YOUR INSTRUCTIONS:
Lines to restate from the data below: from the one containing "X85427Y67091D01*" to the one containing "X78627Y97007D01*", both included. Give them again exactly, and only them.

DATA PROVIDED:
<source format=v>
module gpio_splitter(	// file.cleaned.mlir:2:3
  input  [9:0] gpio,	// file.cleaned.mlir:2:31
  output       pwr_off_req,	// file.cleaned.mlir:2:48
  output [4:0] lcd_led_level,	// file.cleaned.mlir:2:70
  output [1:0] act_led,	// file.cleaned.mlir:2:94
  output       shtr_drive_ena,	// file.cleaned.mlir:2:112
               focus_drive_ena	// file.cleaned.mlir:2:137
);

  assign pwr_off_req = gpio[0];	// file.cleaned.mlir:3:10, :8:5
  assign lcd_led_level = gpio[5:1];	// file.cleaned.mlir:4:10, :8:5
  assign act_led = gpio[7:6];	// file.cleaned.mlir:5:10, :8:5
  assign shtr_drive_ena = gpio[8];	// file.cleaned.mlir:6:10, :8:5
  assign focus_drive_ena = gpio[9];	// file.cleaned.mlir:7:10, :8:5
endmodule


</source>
---
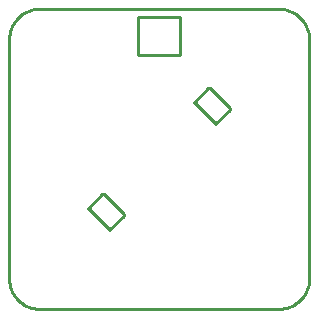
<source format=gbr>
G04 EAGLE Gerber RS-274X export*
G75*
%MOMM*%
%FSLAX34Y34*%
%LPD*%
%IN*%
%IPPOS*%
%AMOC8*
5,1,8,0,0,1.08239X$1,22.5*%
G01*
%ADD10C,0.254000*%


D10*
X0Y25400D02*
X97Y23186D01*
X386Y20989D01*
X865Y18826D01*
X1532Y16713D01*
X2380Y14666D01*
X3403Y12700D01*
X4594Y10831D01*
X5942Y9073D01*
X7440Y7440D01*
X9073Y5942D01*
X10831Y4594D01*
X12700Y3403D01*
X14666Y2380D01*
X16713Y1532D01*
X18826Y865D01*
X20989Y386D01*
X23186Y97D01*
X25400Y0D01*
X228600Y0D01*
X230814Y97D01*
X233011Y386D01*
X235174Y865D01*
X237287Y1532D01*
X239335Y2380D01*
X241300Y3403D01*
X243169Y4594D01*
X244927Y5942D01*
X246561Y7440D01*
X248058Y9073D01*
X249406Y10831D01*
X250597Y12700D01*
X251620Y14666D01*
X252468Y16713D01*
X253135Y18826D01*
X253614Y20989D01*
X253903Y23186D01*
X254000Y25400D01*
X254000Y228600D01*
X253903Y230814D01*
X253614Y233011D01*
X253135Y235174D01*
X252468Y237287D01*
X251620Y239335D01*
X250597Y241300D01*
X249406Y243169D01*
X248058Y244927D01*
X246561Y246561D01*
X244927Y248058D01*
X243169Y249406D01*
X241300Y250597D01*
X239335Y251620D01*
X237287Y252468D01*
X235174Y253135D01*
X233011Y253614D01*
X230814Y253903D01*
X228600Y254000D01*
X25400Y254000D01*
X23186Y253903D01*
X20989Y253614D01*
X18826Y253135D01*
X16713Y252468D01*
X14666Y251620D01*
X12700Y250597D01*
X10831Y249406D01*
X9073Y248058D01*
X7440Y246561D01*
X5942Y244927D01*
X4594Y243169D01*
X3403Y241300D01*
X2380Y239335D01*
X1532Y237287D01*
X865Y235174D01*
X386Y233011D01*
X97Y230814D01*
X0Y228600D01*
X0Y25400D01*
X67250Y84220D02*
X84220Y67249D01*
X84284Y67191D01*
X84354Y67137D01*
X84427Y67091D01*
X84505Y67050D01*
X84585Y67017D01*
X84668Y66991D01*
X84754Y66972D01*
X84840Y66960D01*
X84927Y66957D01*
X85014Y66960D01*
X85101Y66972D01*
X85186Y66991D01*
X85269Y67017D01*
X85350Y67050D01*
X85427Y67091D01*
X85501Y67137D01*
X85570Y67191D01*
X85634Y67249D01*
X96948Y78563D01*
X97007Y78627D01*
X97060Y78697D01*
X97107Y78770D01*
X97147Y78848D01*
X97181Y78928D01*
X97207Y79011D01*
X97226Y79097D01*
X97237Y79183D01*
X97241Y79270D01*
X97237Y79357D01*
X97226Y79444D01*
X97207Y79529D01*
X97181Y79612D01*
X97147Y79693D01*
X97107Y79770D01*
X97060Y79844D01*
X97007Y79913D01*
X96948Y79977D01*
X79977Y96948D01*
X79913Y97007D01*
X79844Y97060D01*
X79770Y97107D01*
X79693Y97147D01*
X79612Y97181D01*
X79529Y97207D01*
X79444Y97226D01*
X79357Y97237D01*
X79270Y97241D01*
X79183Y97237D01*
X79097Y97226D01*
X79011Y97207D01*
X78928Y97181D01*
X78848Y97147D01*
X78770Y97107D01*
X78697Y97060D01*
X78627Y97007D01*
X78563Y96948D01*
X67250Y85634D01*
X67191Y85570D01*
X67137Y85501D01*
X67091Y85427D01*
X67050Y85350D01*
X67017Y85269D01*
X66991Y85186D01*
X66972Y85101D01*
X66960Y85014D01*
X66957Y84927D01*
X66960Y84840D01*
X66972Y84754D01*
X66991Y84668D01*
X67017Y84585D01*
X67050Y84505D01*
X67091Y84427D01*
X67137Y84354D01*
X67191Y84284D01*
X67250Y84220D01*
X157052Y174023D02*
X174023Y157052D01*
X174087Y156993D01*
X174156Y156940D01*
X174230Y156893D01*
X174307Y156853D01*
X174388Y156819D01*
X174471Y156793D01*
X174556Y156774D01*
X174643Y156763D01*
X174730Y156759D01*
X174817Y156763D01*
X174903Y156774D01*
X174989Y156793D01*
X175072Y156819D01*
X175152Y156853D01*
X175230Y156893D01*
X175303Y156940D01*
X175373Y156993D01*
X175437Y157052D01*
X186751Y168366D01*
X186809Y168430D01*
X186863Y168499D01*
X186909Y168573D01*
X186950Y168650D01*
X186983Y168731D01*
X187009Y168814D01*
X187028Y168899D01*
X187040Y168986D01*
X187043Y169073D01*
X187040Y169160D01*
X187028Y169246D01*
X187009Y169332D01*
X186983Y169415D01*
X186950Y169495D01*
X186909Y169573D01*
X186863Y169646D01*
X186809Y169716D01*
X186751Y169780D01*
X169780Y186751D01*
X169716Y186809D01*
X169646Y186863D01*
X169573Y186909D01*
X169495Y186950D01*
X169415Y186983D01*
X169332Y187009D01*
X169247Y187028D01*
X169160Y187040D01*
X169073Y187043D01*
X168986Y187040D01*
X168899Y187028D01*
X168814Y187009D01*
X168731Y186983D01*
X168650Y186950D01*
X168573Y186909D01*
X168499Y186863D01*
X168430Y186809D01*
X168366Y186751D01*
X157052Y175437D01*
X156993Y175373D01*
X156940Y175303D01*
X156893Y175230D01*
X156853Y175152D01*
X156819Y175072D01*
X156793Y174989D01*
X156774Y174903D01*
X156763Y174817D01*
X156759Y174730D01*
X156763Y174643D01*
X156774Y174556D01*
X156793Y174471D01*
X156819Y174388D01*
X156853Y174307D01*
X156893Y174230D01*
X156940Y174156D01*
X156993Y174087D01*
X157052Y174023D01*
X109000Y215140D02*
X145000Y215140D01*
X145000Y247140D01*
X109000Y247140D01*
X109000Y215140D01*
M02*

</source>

EXPECTED ANSWER:
X85427Y67091D01*
X85501Y67137D01*
X85570Y67191D01*
X85634Y67249D01*
X96948Y78563D01*
X97007Y78627D01*
X97060Y78697D01*
X97107Y78770D01*
X97147Y78848D01*
X97181Y78928D01*
X97207Y79011D01*
X97226Y79097D01*
X97237Y79183D01*
X97241Y79270D01*
X97237Y79357D01*
X97226Y79444D01*
X97207Y79529D01*
X97181Y79612D01*
X97147Y79693D01*
X97107Y79770D01*
X97060Y79844D01*
X97007Y79913D01*
X96948Y79977D01*
X79977Y96948D01*
X79913Y97007D01*
X79844Y97060D01*
X79770Y97107D01*
X79693Y97147D01*
X79612Y97181D01*
X79529Y97207D01*
X79444Y97226D01*
X79357Y97237D01*
X79270Y97241D01*
X79183Y97237D01*
X79097Y97226D01*
X79011Y97207D01*
X78928Y97181D01*
X78848Y97147D01*
X78770Y97107D01*
X78697Y97060D01*
X78627Y97007D01*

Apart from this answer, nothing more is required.